Season three adds new foes to the fray like Powerplex, who can absorb energy from kinetic force. Voiced by Aaron Paul, Powerplex’s stellar voice acting encapsulates the character’s sorrow and rage, having lost his sister and niece to the destruction of Invincible’s previous fight with his father.
The finale also saw the long-awaited arrival of the powerful Viltrumite Conquest, voiced by Jeffrey Dean Morgan, who delivered the most menacing voice acting of the season.
This isn’t the first time Steven Yeun and Jeffrey Dean Morgan’s characters have faced off, with both starring in “The Walking Dead,” where Morgan’s overarching villain Negan brutally kills Yeun’s character Glenn.

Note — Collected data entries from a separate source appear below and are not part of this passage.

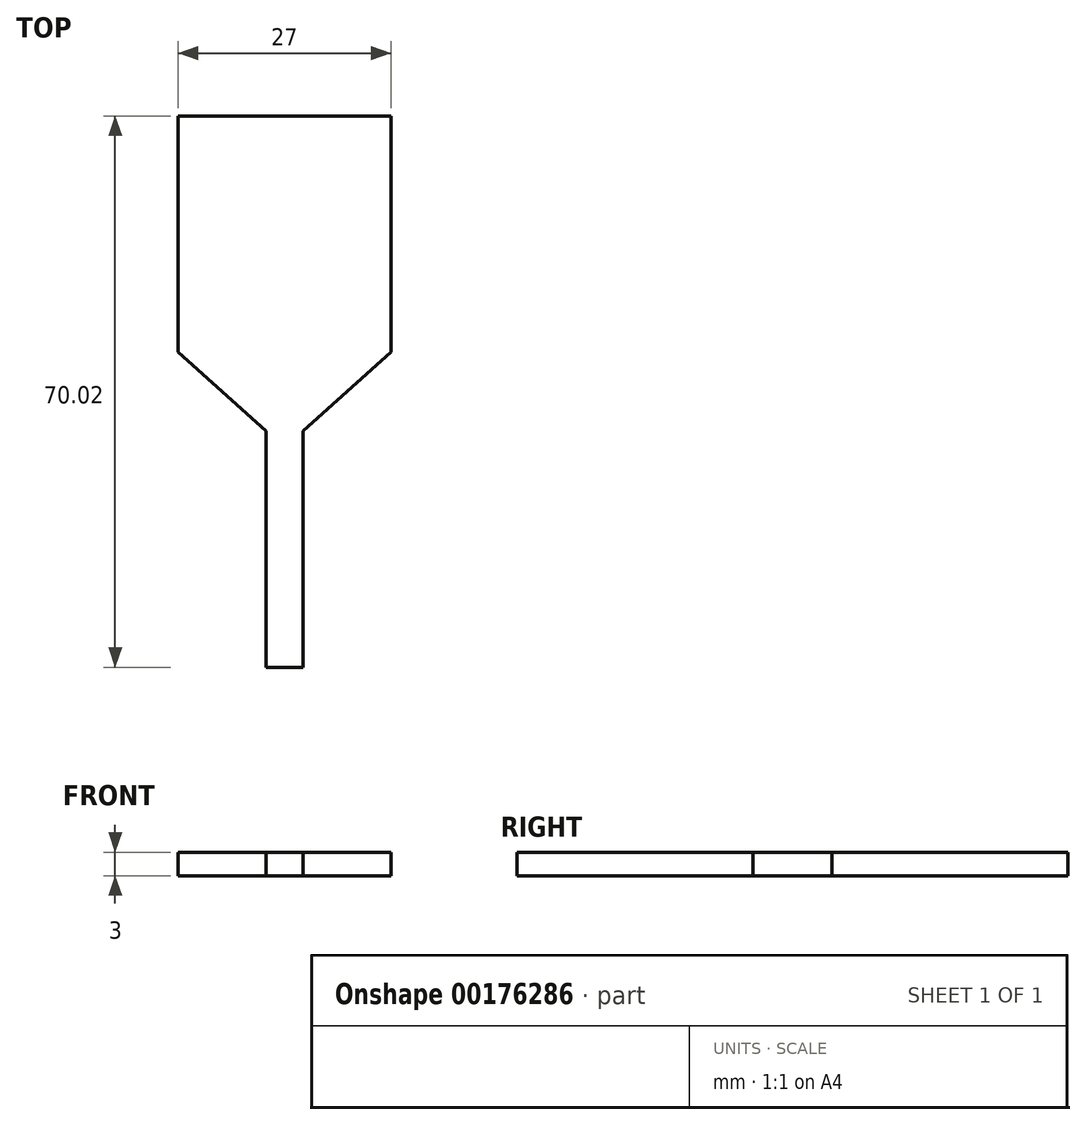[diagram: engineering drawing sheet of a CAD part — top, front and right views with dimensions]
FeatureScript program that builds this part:
annotation { "Feature Type Name" : "Feature", "Feature Type Description" : "" }
export const myFeature = defineFeature(function(context is Context, id is Id, definition is map)
    precondition{}
    {
        {
            var Q0;
            Q0=qCreatedBy(makeId("Top.planeOp"),FACE);
            var sketch = newSketch(context, id + "F0", { "sketchPlane" : qUnion([Q0])});
            skLineSegment(sketch, "E0", {"start": v(13.5, 3.34) * mm, "end": v(13.5, -26.66) * mm});
            skLineSegment(sketch, "E1", {"start": v(13.5, -26.66) * mm, "end": v(2.33, -36.68) * mm});
            skLineSegment(sketch, "E2", {"start": v(2.33, -36.68) * mm, "end": v(2.33, -66.68) * mm});
            skLineSegment(sketch, "E3.MirrorCS", {"start": v(-13.5, 3.34) * mm, "end": v(-13.5, -26.66) * mm});
            skLineSegment(sketch, "E4.MirrorCS", {"start": v(-13.5, -26.66) * mm, "end": v(-2.33, -36.68) * mm});
            skLineSegment(sketch, "E5.MirrorCS", {"start": v(-2.33, -36.68) * mm, "end": v(-2.33, -66.68) * mm});
            skLineSegment(sketch, "E6", {"start": v(-13.5, 3.34) * mm, "end": v(13.5, 3.34) * mm});
            skLineSegment(sketch, "E7", {"start": v(-2.33, -66.68) * mm, "end": v(2.33, -66.68) * mm});
            skSolve(sketch);
        }
        {
            var Q0;
            Q0=makeQuery(id+"F0.imprint","IMPRINT",FACE,{"disambiguationData":[TD([[makeQuery(id+"F0.imprint","IMPRINT",EDGE,{"derivedFrom":sQuery(id+"F0.wireOp",EDGE,"E0")}),-1.0]])]});
            extrude(context, id + "F1", {"entities" : qUnion([Q0]), "depth" : 3 * mm});
        }
    });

Morgan’s tone and delivery helps bring this barbaric character to life. As Conquest arrives at the end of episode seven he says “Stand ready for my arrival worm,” a famously imposing line the original series made more iconic with Morgan’s voice attached to it.
Creator Robert Kirkman even added an additional monologue for Conquest that wasn’t featured in the comics, easily adding so many layers to the character.
Despite the strong character work, the animations throughout the season were unoriginal, utilizing PNGs as background. However, the final two episodes stand out, not just for their climatic action but their sheer detail — as if the animation budget was poured into the finale and naught else.
The lack of progression in animation is overridden by the season’s gripping plotlines, character development and voice acting, making it the show’s best season yet.
“Invincible” is available now on Amazon Prime Video.